PROBLEM STATEMENT -> Please reproduce the entries below exactly, omitting any images they contain.

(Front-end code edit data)
----------

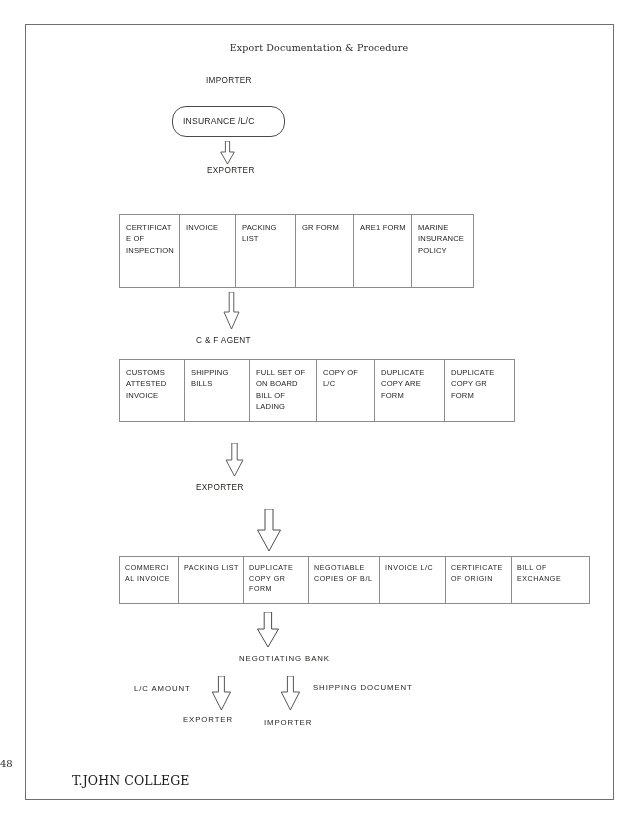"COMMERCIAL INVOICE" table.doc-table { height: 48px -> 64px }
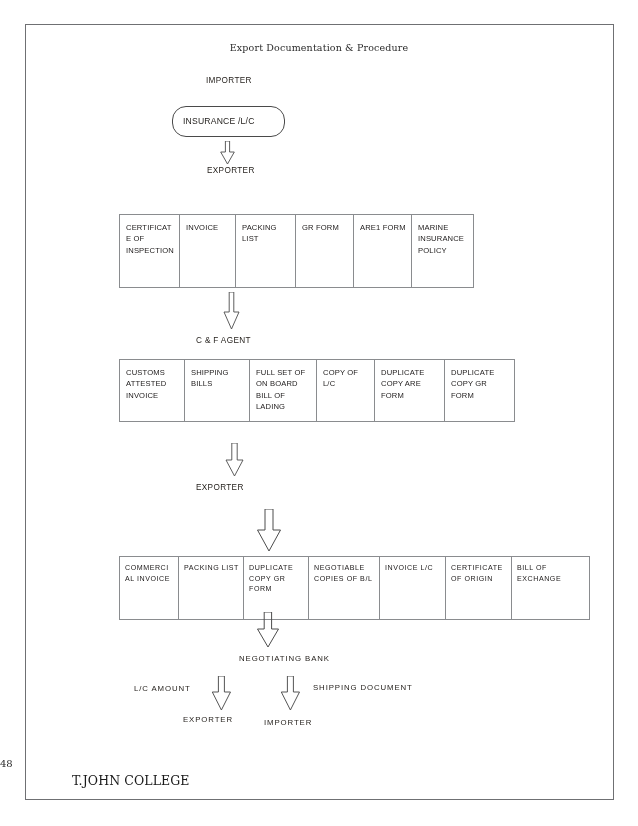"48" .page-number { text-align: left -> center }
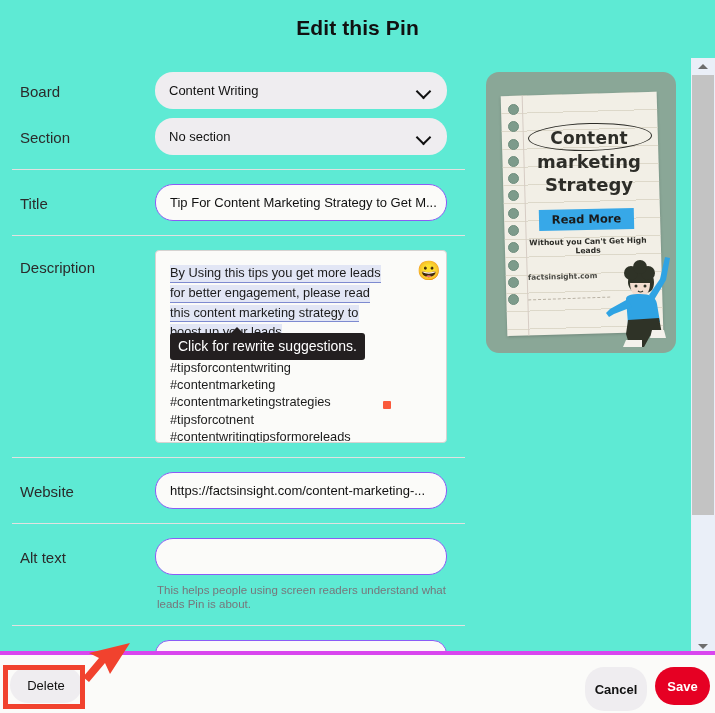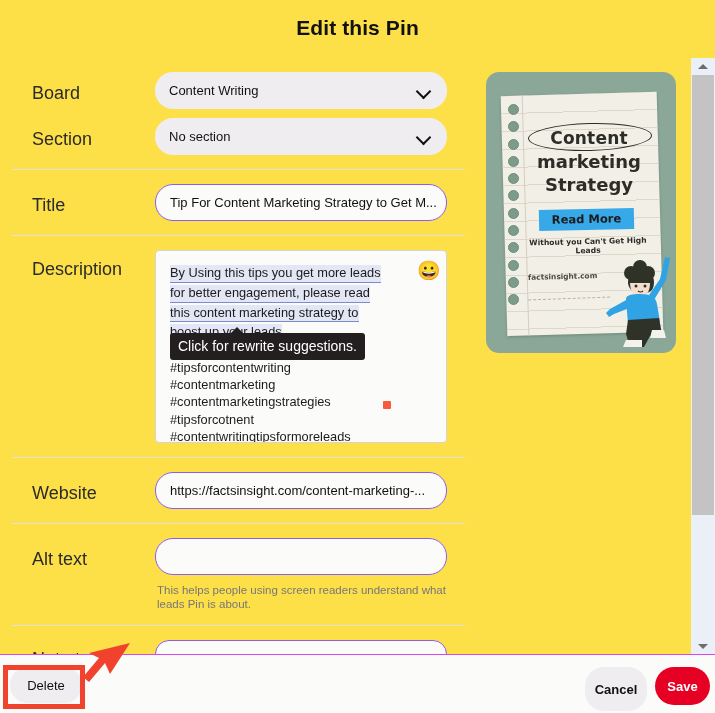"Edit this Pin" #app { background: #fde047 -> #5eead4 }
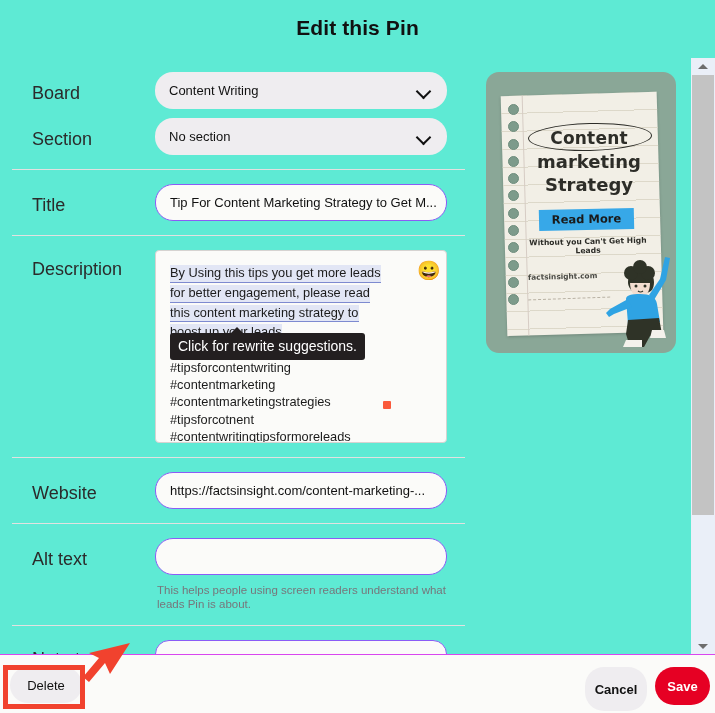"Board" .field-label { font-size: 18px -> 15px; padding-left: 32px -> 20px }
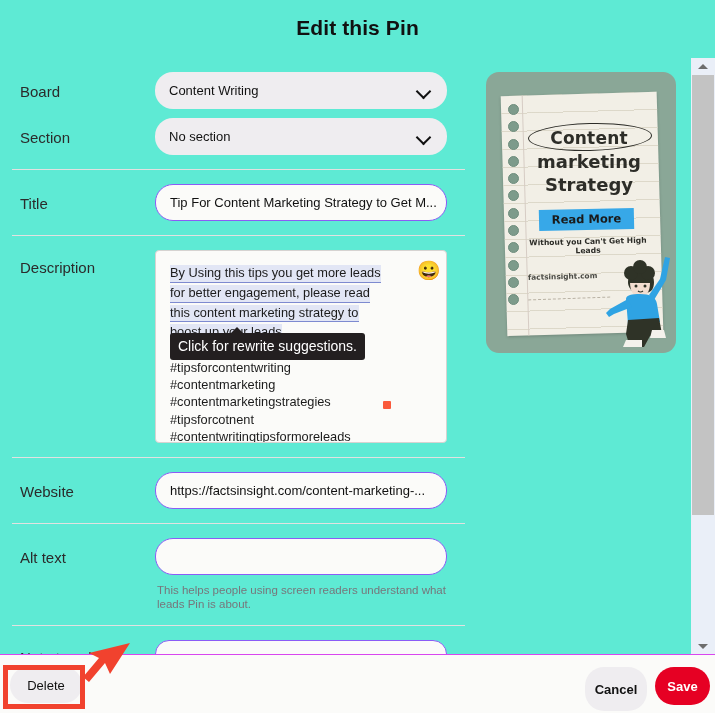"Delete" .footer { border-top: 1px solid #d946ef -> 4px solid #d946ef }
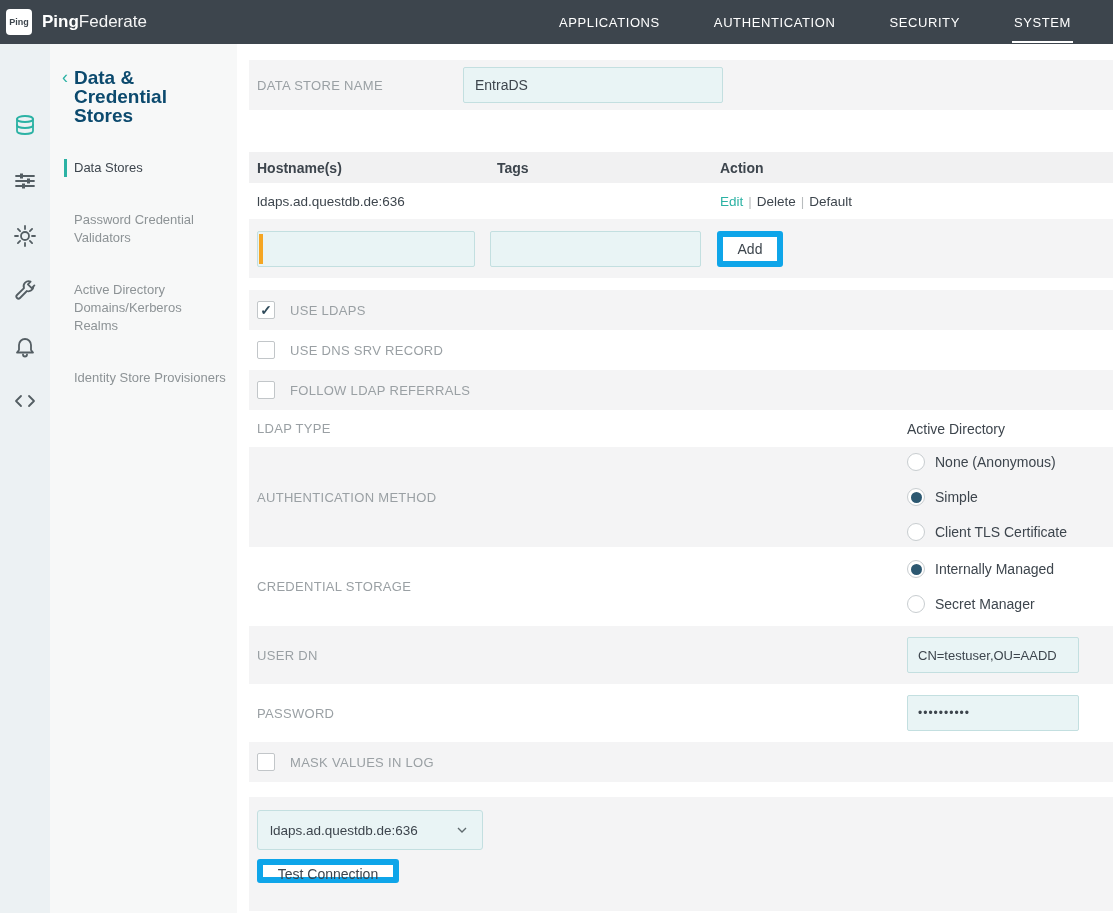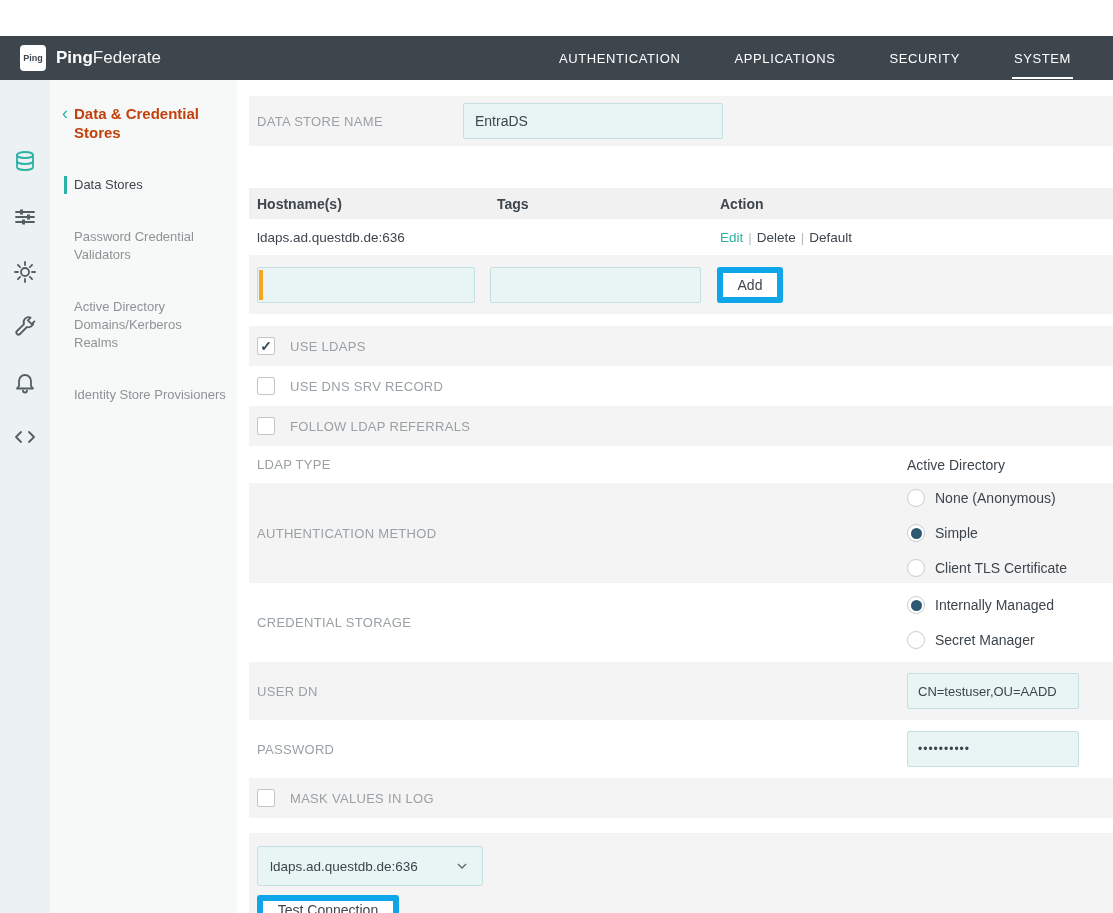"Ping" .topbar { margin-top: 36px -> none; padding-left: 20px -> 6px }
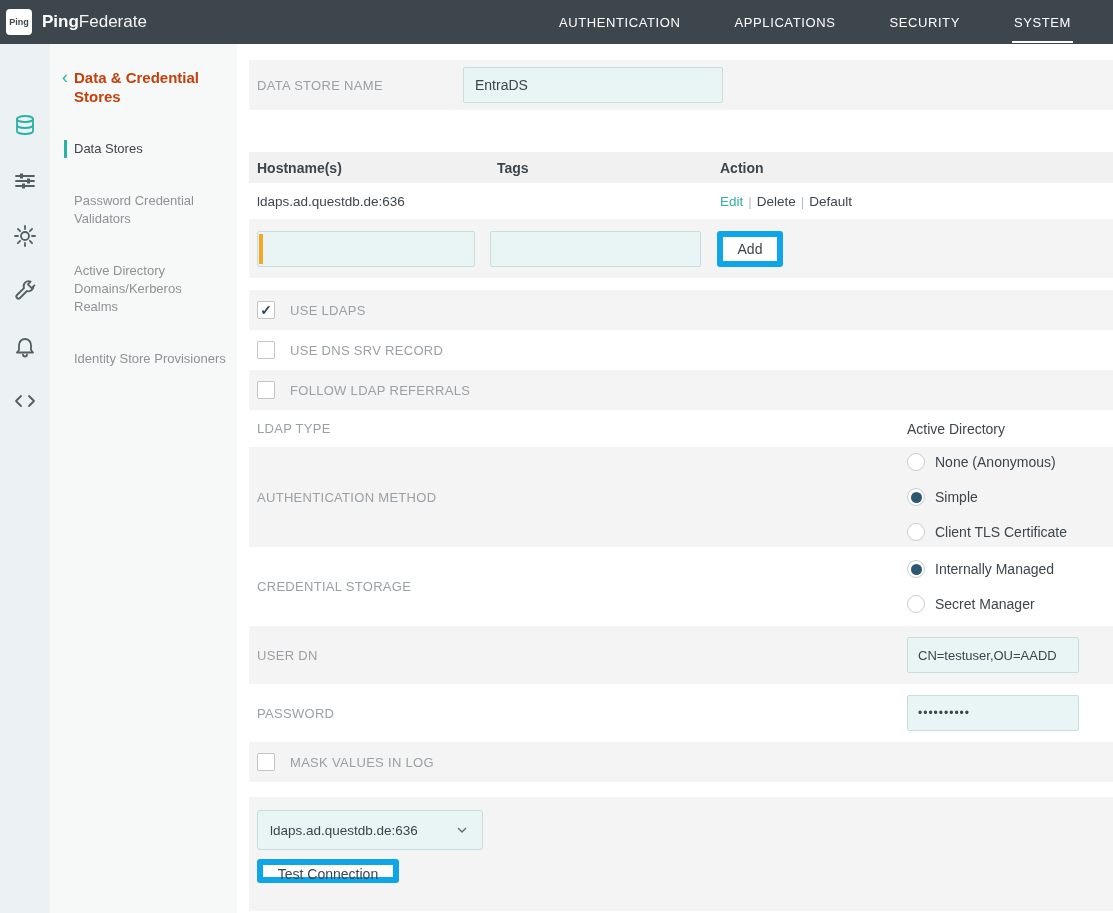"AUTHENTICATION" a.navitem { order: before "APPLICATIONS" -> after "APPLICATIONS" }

----------

RESPONSE ->
"COMMERCIAL INVOICE" table.doc-table { height: 48px -> 64px }
"48" .page-number { text-align: left -> center }
"Edit this Pin" #app { background: #fde047 -> #5eead4 }
"Board" .field-label { font-size: 18px -> 15px; padding-left: 32px -> 20px }
"Delete" .footer { border-top: 1px solid #d946ef -> 4px solid #d946ef }
"Ping" .topbar { margin-top: 36px -> none; padding-left: 20px -> 6px }
"AUTHENTICATION" a.navitem { order: before "APPLICATIONS" -> after "APPLICATIONS" }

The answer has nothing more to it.